During World War II, she worked as a lathe operator at Vultee Aircraft in Fort Worth, and also worked at Pecos Army Airfield. DeWees began living in Loving County in the 1940s.

DeWees was appointed sheriff of Loving County, Texas, in 1945, at the age of 24. She was officially elected to the office in that same year. This made her the first woman to be elected sheriff in the state of Texas. Although DeWees was the first woman elected sheriff in Texas, she was only the second woman to serve as sheriff in the state; Emma Daugherty Banister had been appointed as sheriff in Coleman County in 1918, but was never elected to that position.

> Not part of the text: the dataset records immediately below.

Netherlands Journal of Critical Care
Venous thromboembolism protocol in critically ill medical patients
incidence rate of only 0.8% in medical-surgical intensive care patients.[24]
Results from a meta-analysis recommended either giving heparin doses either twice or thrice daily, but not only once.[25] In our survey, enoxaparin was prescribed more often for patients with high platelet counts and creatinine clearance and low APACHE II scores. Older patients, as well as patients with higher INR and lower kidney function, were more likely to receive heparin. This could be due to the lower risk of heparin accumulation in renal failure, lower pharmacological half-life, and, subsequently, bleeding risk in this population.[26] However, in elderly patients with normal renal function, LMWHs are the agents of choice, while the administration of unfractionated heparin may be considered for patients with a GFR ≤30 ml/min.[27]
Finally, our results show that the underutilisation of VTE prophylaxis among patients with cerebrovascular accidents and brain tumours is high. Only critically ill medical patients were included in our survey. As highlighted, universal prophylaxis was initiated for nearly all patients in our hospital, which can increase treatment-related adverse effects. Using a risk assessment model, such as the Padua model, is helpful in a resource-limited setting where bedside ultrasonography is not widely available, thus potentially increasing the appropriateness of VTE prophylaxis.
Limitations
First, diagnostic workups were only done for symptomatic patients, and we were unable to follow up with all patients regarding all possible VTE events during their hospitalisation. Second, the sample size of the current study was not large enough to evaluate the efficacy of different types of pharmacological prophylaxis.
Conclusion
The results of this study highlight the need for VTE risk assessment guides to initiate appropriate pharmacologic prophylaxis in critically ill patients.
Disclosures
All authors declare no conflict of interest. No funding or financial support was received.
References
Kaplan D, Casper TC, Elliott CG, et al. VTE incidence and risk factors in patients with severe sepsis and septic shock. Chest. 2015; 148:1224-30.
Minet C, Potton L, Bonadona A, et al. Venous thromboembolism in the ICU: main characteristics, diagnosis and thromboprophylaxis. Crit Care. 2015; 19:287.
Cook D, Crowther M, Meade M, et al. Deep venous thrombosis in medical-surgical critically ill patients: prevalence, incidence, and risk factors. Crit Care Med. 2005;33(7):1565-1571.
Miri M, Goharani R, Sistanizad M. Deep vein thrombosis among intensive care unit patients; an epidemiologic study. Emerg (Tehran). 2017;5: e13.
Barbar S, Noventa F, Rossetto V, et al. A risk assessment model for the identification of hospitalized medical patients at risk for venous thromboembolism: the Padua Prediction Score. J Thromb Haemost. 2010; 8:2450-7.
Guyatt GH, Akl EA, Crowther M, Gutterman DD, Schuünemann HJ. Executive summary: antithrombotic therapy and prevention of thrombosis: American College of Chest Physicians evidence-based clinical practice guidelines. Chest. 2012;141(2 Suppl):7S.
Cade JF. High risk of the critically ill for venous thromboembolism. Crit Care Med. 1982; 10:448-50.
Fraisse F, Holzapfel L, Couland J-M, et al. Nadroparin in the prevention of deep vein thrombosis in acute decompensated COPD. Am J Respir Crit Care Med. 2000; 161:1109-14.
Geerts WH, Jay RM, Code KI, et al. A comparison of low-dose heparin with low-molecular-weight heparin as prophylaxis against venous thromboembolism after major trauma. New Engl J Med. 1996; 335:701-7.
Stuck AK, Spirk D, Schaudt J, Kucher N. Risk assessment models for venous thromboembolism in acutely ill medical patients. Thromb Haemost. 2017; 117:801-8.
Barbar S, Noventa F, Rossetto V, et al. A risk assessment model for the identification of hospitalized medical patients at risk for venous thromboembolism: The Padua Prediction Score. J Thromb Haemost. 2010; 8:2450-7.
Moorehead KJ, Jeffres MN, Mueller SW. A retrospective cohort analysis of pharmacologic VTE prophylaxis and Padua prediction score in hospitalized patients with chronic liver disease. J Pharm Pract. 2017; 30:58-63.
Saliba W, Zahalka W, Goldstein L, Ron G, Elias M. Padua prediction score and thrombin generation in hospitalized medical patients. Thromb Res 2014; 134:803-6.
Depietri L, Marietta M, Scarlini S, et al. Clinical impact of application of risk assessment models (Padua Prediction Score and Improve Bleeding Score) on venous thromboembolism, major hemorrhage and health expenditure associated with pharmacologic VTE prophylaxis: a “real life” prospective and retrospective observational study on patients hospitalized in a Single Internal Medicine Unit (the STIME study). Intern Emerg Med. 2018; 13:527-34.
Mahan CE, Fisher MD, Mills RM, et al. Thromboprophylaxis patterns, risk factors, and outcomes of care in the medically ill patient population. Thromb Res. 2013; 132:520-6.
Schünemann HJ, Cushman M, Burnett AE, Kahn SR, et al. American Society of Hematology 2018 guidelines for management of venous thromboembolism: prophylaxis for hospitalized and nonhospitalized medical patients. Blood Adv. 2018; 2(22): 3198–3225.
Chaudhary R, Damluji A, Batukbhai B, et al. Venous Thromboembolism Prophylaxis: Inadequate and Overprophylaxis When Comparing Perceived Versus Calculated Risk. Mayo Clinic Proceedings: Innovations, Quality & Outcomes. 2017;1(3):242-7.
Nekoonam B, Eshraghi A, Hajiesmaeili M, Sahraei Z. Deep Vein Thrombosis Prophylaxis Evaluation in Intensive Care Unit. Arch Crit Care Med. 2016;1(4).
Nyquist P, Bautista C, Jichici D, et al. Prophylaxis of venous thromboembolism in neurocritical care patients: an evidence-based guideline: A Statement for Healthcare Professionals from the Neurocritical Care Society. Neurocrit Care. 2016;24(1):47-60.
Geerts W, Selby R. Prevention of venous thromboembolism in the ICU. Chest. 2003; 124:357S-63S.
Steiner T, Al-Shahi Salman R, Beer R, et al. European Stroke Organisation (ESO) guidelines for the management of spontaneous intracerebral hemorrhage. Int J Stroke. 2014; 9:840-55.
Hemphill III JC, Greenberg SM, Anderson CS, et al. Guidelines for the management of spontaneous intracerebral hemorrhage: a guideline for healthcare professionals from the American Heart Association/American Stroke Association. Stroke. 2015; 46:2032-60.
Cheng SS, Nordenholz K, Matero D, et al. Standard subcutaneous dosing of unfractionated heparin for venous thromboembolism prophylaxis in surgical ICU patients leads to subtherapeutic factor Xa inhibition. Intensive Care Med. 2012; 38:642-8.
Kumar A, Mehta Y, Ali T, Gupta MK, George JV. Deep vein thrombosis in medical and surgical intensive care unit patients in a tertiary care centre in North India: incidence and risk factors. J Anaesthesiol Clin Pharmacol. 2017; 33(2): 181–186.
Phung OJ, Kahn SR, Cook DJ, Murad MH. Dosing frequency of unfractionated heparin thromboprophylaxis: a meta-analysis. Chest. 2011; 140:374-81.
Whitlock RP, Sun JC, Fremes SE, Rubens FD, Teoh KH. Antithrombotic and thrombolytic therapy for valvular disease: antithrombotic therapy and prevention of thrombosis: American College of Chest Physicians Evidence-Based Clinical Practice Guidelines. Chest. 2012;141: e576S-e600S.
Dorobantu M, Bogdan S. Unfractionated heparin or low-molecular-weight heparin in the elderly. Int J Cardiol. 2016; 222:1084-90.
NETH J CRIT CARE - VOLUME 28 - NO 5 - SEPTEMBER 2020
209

DeWees served as sheriff from 1945 (the year of her appointment and her election) to 1947, although the start and end dates of her term have also been given as 1946 and 1948 respectively. During her two years as sheriff, DeWees performed only two arrests. She also did not carry a firearm. At the time of her election, Loving County was notably sparsely populated, which contributed to its low crime rate. After she completed her term as sheriff, DeWees worked as county district clerk in Loving from 1965 to 1986.

DeWees was married twice, to George C. Clayton and to Lawrence DeWees, and she had five children. She retired to a ranch near Mentone and died at the age of 87 in 2009 from Alzheimer's disease.